ROCHESTER, N.H. – After coming under attack over his business career and his assertion that he is not a career politician, Mitt Romney aggressively defended his work as a venture capitalist and told voters here Sunday that he personally has worried about being laid off.
“I know what it’s like to worry whether you’re gonna get fired,” Romney volunteered during a mid-day rally of several hundred inside an ornate opera house here. “There were a couple of times I wondered whether I was going to get a pink slip.”
Romney’s campaign could not immediately provide any examples of a time when the candidate feared losing his job.
The former Massachusetts governor rarely speaks in detail about his time as co-founder and chief executive of Bain Capital. But with a new online video financed by supporters of former House speaker Newt Gingrich attacking Romney over Bain acquisitions that led to mass layoffs, Romney moved aggressively to place his venture capital career in a more positive light.
Romney highlighted the firm’s $5 million investment that helped start Staples, the office supplies superstore that today employs some 90,000 people. He noted: “I was there the night we opened the first store. We helped stock the shelves.”
“For a while I worked in what’s called venture capital,” Romney said. “What is that? Well, we got money from other people and we would use that to help start businesses or sometimes acquire businesses that were in trouble or not doing so well and then try and make it better or get the businesses to grow. And when you have other people’s money and your own invested in something you’re very careful with it.”
Later, Romney added: “I spent my career in the private sector. I’m not perfect, but I do get it, and I will use what I know to get America to work.”
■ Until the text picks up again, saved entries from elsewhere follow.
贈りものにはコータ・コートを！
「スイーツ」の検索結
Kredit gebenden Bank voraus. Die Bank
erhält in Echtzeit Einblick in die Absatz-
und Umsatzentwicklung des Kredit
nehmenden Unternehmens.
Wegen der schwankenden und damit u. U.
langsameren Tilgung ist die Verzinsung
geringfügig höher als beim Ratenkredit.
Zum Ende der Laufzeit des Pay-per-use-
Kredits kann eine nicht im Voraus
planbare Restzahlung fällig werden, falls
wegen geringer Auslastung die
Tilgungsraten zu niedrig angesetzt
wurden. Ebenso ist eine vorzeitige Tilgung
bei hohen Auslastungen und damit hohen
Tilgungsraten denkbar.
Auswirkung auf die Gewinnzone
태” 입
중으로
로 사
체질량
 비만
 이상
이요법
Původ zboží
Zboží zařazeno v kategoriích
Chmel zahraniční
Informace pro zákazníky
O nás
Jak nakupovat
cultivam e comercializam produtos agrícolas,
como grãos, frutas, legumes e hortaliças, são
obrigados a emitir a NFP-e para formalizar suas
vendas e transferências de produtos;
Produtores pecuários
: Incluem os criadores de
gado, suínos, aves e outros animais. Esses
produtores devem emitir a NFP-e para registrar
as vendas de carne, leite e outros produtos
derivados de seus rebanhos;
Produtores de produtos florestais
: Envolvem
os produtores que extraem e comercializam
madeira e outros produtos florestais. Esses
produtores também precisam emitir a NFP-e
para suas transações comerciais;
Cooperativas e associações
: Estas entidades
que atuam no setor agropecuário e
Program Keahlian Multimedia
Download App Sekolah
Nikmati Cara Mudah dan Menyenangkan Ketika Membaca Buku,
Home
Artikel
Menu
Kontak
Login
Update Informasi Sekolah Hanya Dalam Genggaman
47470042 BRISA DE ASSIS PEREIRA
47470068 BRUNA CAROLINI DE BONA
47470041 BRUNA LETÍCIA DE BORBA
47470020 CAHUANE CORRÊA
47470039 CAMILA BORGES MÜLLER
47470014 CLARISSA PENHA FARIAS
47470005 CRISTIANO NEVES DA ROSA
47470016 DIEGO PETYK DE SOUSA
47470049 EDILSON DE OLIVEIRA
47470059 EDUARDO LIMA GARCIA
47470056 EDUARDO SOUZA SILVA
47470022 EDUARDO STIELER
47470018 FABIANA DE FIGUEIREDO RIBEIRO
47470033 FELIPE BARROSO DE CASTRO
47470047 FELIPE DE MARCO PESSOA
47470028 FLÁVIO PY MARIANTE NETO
Romney also moved to deflect criticism from Gingrich and former Pennsylvania senator Rick Santorum in Sunday morning’s debate over his political career. Romney frequently labels his rivals “career politicians” while telling audiences that he only spent four years in government. Of his one term as governor, Romney often jokes, "I didn't inhale."
“Can we drop a little bit of the pious baloney?” Gingrich said in the debate. He referenced Romney's 1994 race against then-Sen. Edward M. Kennedy (D-Mass.). “The fact is, you ran in ’94 and lost," Gingrich said. “That’s why you weren’t serving in the Senate.”
Addressing the Rochester rally, Romney said he “never imagined” he would run for president.
“This is just a very strange and unusual thing to be in the middle of,” Romney said. “I mean, I was just a high school kid like everybody else with skinny legs. And, you know, I imagined that I’d be, you know, in business all my career. And somehow I backed into the chance to do this.”
It was an unusual statement by a candidate who was raised in public life and is seeking the White House for the second time. His father, George, served three terms as governor of Michigan while Romney was a child and ran unsuccessfully for president in 1968.
Although Romney addressed attacks leveled by his opponents, he did not mention any by name, and kept most of his speech here focused on Obama.
“I look at these last three years and I just shake my head,” Romney said. “I don’t think the president gets it. I don’t think he gets what’s so unique about America. I don’t think he gets the power of people pursuing their dreams, of the pursuit of happiness as described in the Declaration of Independence. I don’t think he feels it, he experiences it the way so many of you do and I do by virtue of having lived in the real world.”